It’s based on the principles of the evidence-based Take 3 parenting course, written by the author when she was employed as a parenting worker for the Youth Offending Service (see www.take3parenting.co.uk), which is used around the UK and overseas. It can be used as a self-help parenting course, designed so that parents can work through it alone, or with others. There’s also a ready market for it amongst workers already using Take 3 to support parents, and it’s an invaluable handbook for professionals caring for young people or working with families (in schools, CAMHS, YOS, etc.).
A core concept of Take 3 is that no one can change other people but they can change themselves. Parents at their wits’ end trying to alter their adolescent’s behaviour develop in confidence and transform their parenting when given a chance to discuss anxieties and feel supported to try out new strategies. As they make changes, their children’s behaviour changes, families become happier. When families are in crisis, parents typically become confused, helpless, angry, and/or depressed, and love gets lost, but when they’re supported and equipped with new skills, love and connection can flow again.

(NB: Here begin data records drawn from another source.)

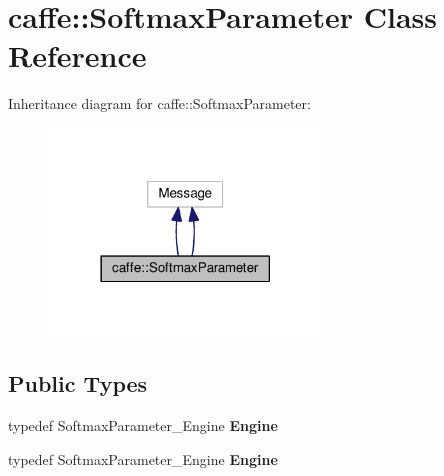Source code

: \hypertarget{classcaffe_1_1_softmax_parameter}{}\section{caffe\+:\+:Softmax\+Parameter Class Reference}
\label{classcaffe_1_1_softmax_parameter}


Inheritance diagram for caffe\+:\+:Softmax\+Parameter\+:
\nopagebreak
\begin{figure}[H]
\begin{center}
\leavevmode
\includegraphics[width=206pt]{classcaffe_1_1_softmax_parameter__inherit__graph}
\end{center}
\end{figure}
\subsection*{Public Types}
\begin{DoxyCompactItemize}
\item 
\mbox{\label{classcaffe_1_1_softmax_parameter_a407c8eee2659468329d957a7fbc29f24}} 
typedef Softmax\+Parameter\+\_\+\+Engine {\bfseries Engine}
\item 
\mbox{\label{classcaffe_1_1_softmax_parameter_a407c8eee2659468329d957a7fbc29f24}} 
typedef Softmax\+Parameter\+\_\+\+Engine {\bfseries Engine}
\end{DoxyCompactItemize}
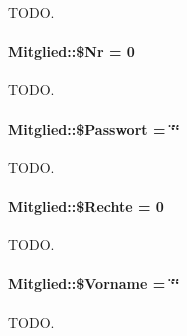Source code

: TODO. 

\hypertarget{classMitglied_113efe44273361b7c167c729666ad04c}{
\paragraph[\$Nr]{\setlength{\rightskip}{0pt plus 5cm}Mitglied::\$Nr = 0}\hfill}
\label{classMitglied_113efe44273361b7c167c729666ad04c}


TODO. 

\hypertarget{classMitglied_94f43b65c468ad42ac45be064d015446}{
\paragraph[\$Passwort]{\setlength{\rightskip}{0pt plus 5cm}Mitglied::\$Passwort = \char`\"{}\char`\"{}}\hfill}
\label{classMitglied_94f43b65c468ad42ac45be064d015446}


TODO. 

\hypertarget{classMitglied_adadc54a72a46a089ddec43855ba3c7e}{
\paragraph[\$Rechte]{\setlength{\rightskip}{0pt plus 5cm}Mitglied::\$Rechte = 0}\hfill}
\label{classMitglied_adadc54a72a46a089ddec43855ba3c7e}


TODO. 

\hypertarget{classMitglied_157424daca1ecda5b6f6a3e0f24ecfce}{
\paragraph[\$Vorname]{\setlength{\rightskip}{0pt plus 5cm}Mitglied::\$Vorname = \char`\"{}\char`\"{}}\hfill}
\label{classMitglied_157424daca1ecda5b6f6a3e0f24ecfce}


TODO. 


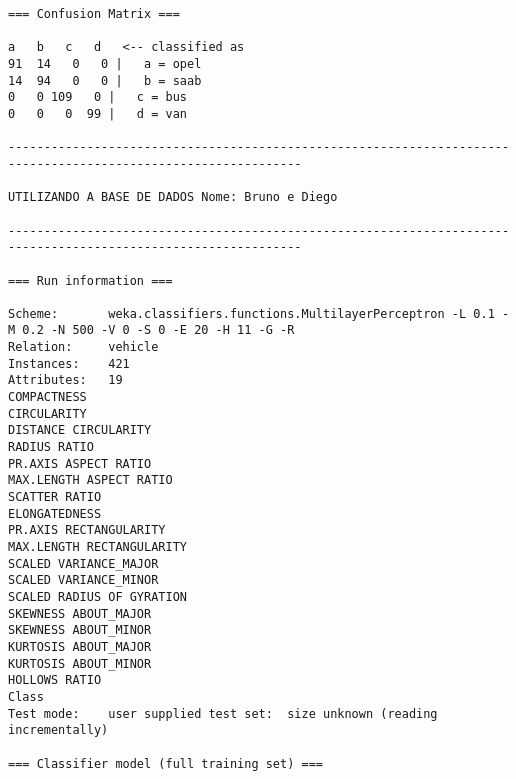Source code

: \documentclass[
	article,			%
	11pt,				%
	oneside,			%
	a4paper,			%
	english,			%
	brazil,				%
	sumario=tradicional
	]{abntex2}
\begin{document}
\begin{lstlisting}
=== Confusion Matrix ===

a   b   c   d   <-- classified as
91  14   0   0 |   a = opel
14  94   0   0 |   b = saab
0   0 109   0 |   c = bus
0   0   0  99 |   d = van

---------------------------------------------------------------------------------------------------------------

UTILIZANDO A BASE DE DADOS Nome: Bruno e Diego

---------------------------------------------------------------------------------------------------------------

=== Run information ===

Scheme:       weka.classifiers.functions.MultilayerPerceptron -L 0.1 -M 0.2 -N 500 -V 0 -S 0 -E 20 -H 11 -G -R
Relation:     vehicle
Instances:    421
Attributes:   19
COMPACTNESS
CIRCULARITY
DISTANCE CIRCULARITY
RADIUS RATIO
PR.AXIS ASPECT RATIO
MAX.LENGTH ASPECT RATIO
SCATTER RATIO
ELONGATEDNESS
PR.AXIS RECTANGULARITY
MAX.LENGTH RECTANGULARITY
SCALED VARIANCE_MAJOR
SCALED VARIANCE_MINOR
SCALED RADIUS OF GYRATION
SKEWNESS ABOUT_MAJOR
SKEWNESS ABOUT_MINOR
KURTOSIS ABOUT_MAJOR
KURTOSIS ABOUT_MINOR
HOLLOWS RATIO
Class
Test mode:    user supplied test set:  size unknown (reading incrementally)

=== Classifier model (full training set) ===


\end{lstlisting}
\end{document}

This book contains a wealth of information about adolescence, reasons for misbehaviour, trauma, sibling rivalry, teenage brains, adult relationships, ‘teens & screens’ etc., and offers tried-and-tested strategies for parents to try out. Coming from a deeply supportive and encouraging place and acknowledging that all parents are always doing their best, the Take 3 approach invites parents to reflect on their own behaviour and what they’re modelling to their children. The number one parenting skill is self-care, and the book introduces Take 3 breathing to help parents stay calm when family life is turbulent and stressful.